Catching up with now black Boxie-boo and Choppa-chaw, my white card was burning a hole in my pocket. I felt that white cowardice of apartheid, an intimidation of black people confused for hatred, a feeling as though a part of myself disturbed me, an ignorant’s fear, and the longing, the undeniable thirst for change, a madness in my heart, to light this card on fire.
Choppa-chaw’s eyes were watering. Boxie-boo face was inward with emotion, swallowed by the blunt truth of the museum. They walked on without me into the hero’s room, the Nelson Mandela exhibit, a beacon of hope and illuminated freedom after a time spent in a horrifying, blunt display of South Africa’s past.
I was fascinated by his life, spending hours in his exhibit alone, which the museum described as having five histories - leader, comrade, negotiator, prisoner and statesman.
Nelson Rolihlahla Mandela was born on July 18, 1918 son of Gadla Henri Mphakanyiswa Mandela, Chief of the Muezo who had four wives and 13 children. His mother instilled the “Ubunti” belief on him, a concern for the well-being of others, while his father taught him the importance of fighting for equality.
“My father possessed a proud rebelliousness, a stubborn sense of fairness that I recognize in myself,” Nelson Mandela said. “He was asserting his traditional prerogative as chief and was challenging the authority of the white magistrate.”
As a child, Mandela received his white name by a teacher at school. At 16, he was circumsized as an initiation to become a man. His father’s dieing wish was for him to live with his kingsman, Jongihtaba, the Regent of Thembuland. By 1939, he was accepted for a BA Degree of the University of Fort Hare. He later disobeyed the Regent to avoid an arrange marriage and arrived in Jo’burg in 1941 where he worked as a mine policeman. It was this decision - to move to Jo’burg - that would lead to a change in Mandela, South Africa and arguably the world.
In 1942, Mandela met Walter Sisulu who helped him to become a lawyer. It was at the Sisulu home Mandela met Anton Lembede, a young leader of the African National Congress (ANC), which he joined in ‘43. This same year, he enrolled at the University of Witwatersrant where he later received his Law Degree.
On Easter Sunday in 1944, about 100 young men crowded the Bante Man’s Social Centre in Jo’burg to launch the ANC Youth League, the same year Mandela married Evelyn Mose. Within 10 years they divorced after having four children, including their second child, a girl, who tragically died.
Two years later in 1946, 60,000 black mine workers went on strike. Still nothing changed. In 1948, the National Party won the white-only election. Then Prime Minister D F Malan began to pass a range of laws to ensure the separation of races in all aspects of social life and to control the movement and economic activity of all blacks.
The ANC fought back, launching the Defiance Campaign in 1951. A year later, Mandela became the Volunteer-in-Chief of the Defiance Campaign, mobilising people to break unjust apartheid laws. “One day I will be the first black president of South Africa,” Mandela said to one of his son’s in 1952.
In 1955, the Freedom Charter was launched. In December of 1956, Mandela was arrested for high treason with 155 others, the year the Freedom Charter was adopted. As their peaceful movement seemed to gain little ground, in 1961 Mandela persuaded the ANC towards an armed struggled. A year later, Mandela met Colonel Boumedienne of the Algerian Liberation Army in Morocco.

:: STATED PROBLEM 1 ::
Answer these from the Mandela passage:
(a) Who helped Mandela become a lawyer?
(b) In what year did Mandela arrive in Jo'burg, and what work did he do there?
(c) How many black mine workers went on strike in 1946?
:: STATED PROBLEM 2 ::
Name every one of the histories that the museum, according to the Mandela passage, described Mandela's exhibit as having.
:: STATED PROBLEM 3 ::
Reproduce the part of the Mandela passage starting with "I was fascinated" and going on through "fighting for equality.".

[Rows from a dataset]
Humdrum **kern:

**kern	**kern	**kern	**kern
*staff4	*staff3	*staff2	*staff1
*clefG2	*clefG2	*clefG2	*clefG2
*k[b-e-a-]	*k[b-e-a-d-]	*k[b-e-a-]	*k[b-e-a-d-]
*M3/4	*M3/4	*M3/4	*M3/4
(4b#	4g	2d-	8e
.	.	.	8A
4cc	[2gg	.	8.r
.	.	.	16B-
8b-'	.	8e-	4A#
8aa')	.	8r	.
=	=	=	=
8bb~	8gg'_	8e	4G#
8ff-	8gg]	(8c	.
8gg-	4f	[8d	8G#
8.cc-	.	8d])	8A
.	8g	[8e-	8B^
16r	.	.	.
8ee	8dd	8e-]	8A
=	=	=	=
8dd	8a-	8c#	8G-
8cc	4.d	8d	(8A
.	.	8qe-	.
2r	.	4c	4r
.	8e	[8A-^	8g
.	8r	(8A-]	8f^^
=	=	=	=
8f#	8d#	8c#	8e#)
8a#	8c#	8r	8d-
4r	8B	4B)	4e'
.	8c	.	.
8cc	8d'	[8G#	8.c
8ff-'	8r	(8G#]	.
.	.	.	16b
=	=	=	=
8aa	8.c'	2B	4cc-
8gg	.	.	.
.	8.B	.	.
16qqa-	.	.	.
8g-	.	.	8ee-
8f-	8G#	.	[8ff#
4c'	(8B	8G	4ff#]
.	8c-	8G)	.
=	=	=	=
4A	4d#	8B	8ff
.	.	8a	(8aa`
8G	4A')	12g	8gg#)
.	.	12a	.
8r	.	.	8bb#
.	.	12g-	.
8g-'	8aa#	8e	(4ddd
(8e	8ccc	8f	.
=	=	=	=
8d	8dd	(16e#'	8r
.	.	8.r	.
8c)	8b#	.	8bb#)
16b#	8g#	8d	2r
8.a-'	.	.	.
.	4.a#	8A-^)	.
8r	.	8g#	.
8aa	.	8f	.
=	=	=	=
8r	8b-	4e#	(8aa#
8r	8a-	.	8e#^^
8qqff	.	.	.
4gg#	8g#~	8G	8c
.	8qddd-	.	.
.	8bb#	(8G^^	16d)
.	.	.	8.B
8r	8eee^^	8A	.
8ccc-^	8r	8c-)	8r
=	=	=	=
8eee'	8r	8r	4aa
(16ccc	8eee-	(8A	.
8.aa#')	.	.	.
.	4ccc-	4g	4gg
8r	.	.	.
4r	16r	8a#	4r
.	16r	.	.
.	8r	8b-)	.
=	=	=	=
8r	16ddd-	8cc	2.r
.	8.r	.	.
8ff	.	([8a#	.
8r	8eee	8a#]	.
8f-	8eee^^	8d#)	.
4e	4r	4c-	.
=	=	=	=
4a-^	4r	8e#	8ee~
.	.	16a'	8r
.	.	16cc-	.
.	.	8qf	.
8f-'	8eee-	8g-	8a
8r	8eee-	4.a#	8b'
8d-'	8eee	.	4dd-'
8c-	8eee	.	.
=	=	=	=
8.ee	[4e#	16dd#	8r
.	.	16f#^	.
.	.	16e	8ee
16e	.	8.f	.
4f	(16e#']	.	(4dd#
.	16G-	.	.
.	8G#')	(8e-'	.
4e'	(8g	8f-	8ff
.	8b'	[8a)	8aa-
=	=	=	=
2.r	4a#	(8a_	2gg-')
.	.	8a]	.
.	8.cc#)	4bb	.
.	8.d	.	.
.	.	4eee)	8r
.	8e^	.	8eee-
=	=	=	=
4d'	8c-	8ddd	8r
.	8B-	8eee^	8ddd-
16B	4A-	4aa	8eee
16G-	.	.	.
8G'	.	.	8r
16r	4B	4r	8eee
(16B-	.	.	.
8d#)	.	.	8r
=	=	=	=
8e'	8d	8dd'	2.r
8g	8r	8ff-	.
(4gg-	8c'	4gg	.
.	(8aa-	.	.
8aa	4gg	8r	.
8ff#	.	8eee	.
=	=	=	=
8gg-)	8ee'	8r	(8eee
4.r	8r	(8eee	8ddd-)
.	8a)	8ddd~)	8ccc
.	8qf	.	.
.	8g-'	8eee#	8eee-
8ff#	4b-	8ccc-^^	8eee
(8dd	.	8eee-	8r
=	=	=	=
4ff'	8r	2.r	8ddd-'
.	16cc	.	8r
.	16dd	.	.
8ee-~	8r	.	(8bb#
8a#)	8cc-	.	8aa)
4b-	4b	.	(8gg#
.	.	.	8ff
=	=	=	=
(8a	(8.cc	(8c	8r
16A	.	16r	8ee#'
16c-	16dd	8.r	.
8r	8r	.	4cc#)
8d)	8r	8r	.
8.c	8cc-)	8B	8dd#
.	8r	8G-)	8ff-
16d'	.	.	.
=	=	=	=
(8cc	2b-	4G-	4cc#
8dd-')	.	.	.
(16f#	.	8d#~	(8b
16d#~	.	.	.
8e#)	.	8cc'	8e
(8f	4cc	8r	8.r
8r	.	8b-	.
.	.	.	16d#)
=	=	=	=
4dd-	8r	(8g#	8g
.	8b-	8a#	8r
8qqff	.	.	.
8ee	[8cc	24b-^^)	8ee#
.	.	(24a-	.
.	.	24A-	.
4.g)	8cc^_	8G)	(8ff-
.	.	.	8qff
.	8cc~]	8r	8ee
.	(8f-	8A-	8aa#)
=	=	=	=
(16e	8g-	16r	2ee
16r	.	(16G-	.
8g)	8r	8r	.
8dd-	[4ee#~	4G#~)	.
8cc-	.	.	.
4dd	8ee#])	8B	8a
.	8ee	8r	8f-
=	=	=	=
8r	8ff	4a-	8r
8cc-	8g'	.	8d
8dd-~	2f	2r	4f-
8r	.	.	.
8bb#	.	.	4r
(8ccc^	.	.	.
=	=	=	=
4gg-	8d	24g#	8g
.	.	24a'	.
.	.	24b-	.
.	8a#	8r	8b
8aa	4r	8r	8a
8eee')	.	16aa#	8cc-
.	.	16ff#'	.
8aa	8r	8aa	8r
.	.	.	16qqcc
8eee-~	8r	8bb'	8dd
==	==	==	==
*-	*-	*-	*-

:: COMPLETE RESPONSE 1 ::
(a) Walter Sisulu
(b) 1941, as a mine policeman
(c) 60,000

:: COMPLETE RESPONSE 2 ::
Leader, comrade, negotiator, prisoner, statesman

:: COMPLETE RESPONSE 3 ::
I was fascinated by his life, spending hours in his exhibit alone, which the museum described as having five histories - leader, comrade, negotiator, prisoner and statesman.
Nelson Rolihlahla Mandela was born on July 18, 1918 son of Gadla Henri Mphakanyiswa Mandela, Chief of the Muezo who had four wives and 13 children. His mother instilled the “Ubunti” belief on him, a concern for the well-being of others, while his father taught him the importance of fighting for equality.